Dear Readers, it’s been nearly 3 months since my last post, and these are my sins…
School has been busy. Turns out getting a doctorate at Harvard requires a lot of reading and writing. Who knew?
Raising kids is exhausting (and great!). My wife and I haven’t slept through the night since July nor had a fever-free week since October. But the boys are healthy and in school (daycare) today.
I wrote and submitted my last final on Friday, and I’ve got a few weeks until classes resume, so I’m excited to start writing again.
What better topic to restart this newsletter (blog?) than grammar. Well, not grammar grammar, like the kind you learned in language arts class if you went to Catholic School like I did.
Rather, I’m talking about what David Tyack and Larry Cuban call the “grammar of schooling” in Chapter 4 of their seminal text on education reform, Tinkering Towards Utopia. Among the thousands of pages I’ve read this semester, I highly encourage this one if you’re interested in exploring the history of education reform.
The “grammar of schooling” refers to the traditions that dictate how school looks and feels, from the way grades are organized by age, to the way subjects are sectioned off and taught in isolation, to the way grades are assigned and students are seated. As Tyack and Cuban note, the “grammar of schooling” has remained “remarkably stable over the decades.”
Aside from swapping Tandy 2000s for Macbook Airs and trips to confession for trips to the museum, the K-8 school I led up until June of 2022 looked almost identical to the K-8 school I attended until June of 1996.
This template for schools has been difficult to revise. As Tyack and Cuban note, innovations to create ungraded schools, utilize space in a flexible manner, merge subjects, and encourage teacher collaboration have mostly been stymied.
Consider the history of the graded school, in which students are organized by age-bound grades. Despite early concerns that it might lead to more drop-outs and a narrow curriculum focused on end-of-year tests, it has stood the test of time since the 1870s after making obsolete the one-room school and the large, mixed-age classroom led by a master teacher.
One of the more famous attempts to rethink the graded school was the Dalton Plan, developed in the 1920s by Helen Parkhurst, a teacher and school founder who was heavily influenced by Maria Montessori. The Dalton Plan focused on elevating student choice, with monthly contracts that outlined the minimum tasks students had to complete, as well as optional, enrichment tasks. Students went to laboratories (not classrooms) to complete their activities, and their progress was displayed on large charts showing their content mastery. At its high in the 1930s, several hundred schools followed the Dalton Plan, but it had all but disappeared by 1949.

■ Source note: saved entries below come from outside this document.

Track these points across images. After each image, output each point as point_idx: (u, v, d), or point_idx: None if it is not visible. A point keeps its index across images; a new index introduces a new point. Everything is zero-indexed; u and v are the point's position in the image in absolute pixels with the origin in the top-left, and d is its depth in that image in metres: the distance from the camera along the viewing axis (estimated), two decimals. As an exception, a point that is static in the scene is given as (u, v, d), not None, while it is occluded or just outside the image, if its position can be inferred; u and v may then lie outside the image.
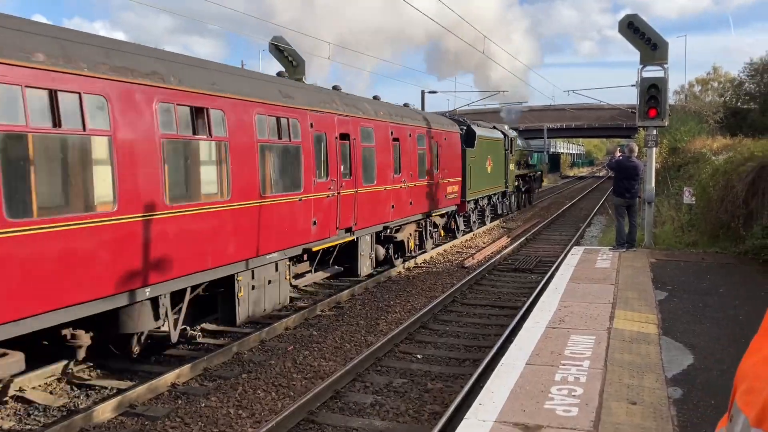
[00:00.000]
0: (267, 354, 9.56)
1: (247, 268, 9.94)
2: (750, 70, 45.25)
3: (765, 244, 12.26)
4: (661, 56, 14.41)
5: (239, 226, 9.55)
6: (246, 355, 9.48)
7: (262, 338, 10.16)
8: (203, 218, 8.78)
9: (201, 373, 8.61)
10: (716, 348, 6.77)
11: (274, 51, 17.50)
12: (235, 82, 9.95)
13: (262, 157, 10.12)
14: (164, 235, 8.01)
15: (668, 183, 24.74)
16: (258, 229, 10.04)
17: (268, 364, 8.99)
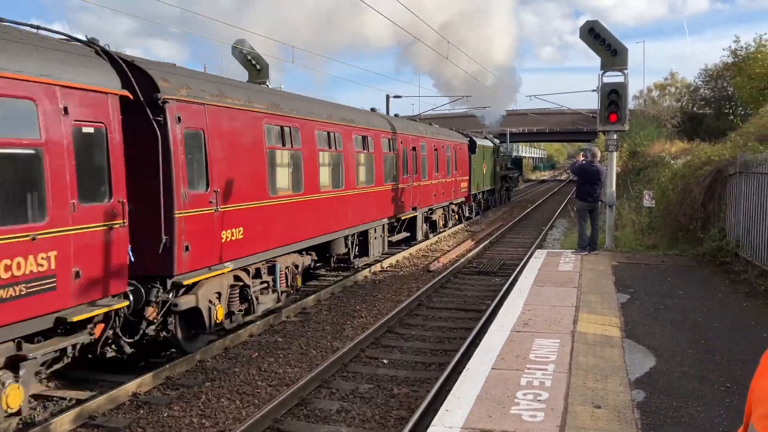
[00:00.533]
0: (231, 361, 9.42)
1: (373, 226, 16.74)
2: (705, 76, 46.42)
3: (721, 246, 12.56)
4: (621, 62, 14.67)
5: (367, 203, 16.17)
6: (210, 362, 9.33)
7: (226, 345, 10.02)
8: (359, 197, 15.50)
9: (163, 381, 8.45)
10: (677, 350, 6.89)
11: (237, 54, 17.34)
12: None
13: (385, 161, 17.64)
14: (352, 202, 15.02)
15: (629, 186, 25.21)
16: (376, 205, 17.02)
17: (233, 372, 8.86)
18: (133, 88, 7.78)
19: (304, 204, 12.40)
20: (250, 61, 16.99)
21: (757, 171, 10.87)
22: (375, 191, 16.80)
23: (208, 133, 9.09)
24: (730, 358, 6.62)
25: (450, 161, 24.96)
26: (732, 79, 39.94)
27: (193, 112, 8.78)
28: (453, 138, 26.38)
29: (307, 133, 12.59)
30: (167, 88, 8.27)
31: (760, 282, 10.29)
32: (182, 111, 8.54)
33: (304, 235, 12.46)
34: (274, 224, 11.11)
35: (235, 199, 9.69)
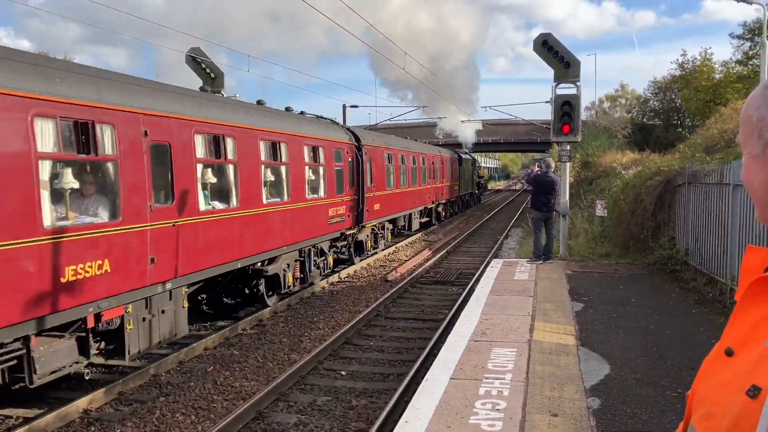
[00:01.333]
0: (186, 375, 9.24)
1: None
2: (654, 88, 47.79)
3: (671, 255, 12.90)
4: (573, 74, 14.96)
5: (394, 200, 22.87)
6: (164, 377, 9.13)
7: (181, 359, 9.82)
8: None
9: (116, 397, 8.22)
10: (630, 357, 7.01)
11: (191, 63, 17.13)
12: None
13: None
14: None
15: (581, 196, 25.70)
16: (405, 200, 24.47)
17: (188, 386, 8.68)
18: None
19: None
20: (204, 69, 16.79)
21: (705, 181, 11.20)
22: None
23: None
24: (681, 364, 6.77)
25: (448, 171, 34.55)
26: (680, 92, 41.20)
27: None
28: (449, 153, 36.29)
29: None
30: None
31: (709, 289, 10.58)
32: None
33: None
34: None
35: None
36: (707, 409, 1.13)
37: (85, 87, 7.66)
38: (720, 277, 10.16)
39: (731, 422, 1.04)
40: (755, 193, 1.21)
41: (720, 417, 1.07)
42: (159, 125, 8.85)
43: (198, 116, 9.92)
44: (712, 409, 1.11)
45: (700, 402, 1.17)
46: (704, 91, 36.33)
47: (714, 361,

So why is it so hard to sustain these innovative approaches to schooling, especially when so few of us deeply love the rigid structure of the current grammar of schooling and the system as a whole continues to underwhelm? Tyack and Cuban identify two common challenges: reform burnout and lack of political savvy. Changing the grammar of schooling requires enormous effort from educators to change their practice and that of students. It also requires support from citizens outside of education, many of whom get politically aggressive when traditions are threatened. Just look at the current outrage regarding Critical Race Theory and related book banning efforts.
Changing what happens inside schools is incredibly difficult. Nearly every student, teacher, parent, school board member and citizen has an imprint of what school should like (the one they attended as a child!). Attempts to deviate from that template might garner some interest but fade quickly. If we’re going to end The Achievement Plateau, though, we’ve got to do something different. And while the grammar of schooling might be intractable, I’m wondering if the grammar of central offices might be more malleable. More on that soon.
Thanks for reading. Have a great week. Go Birds.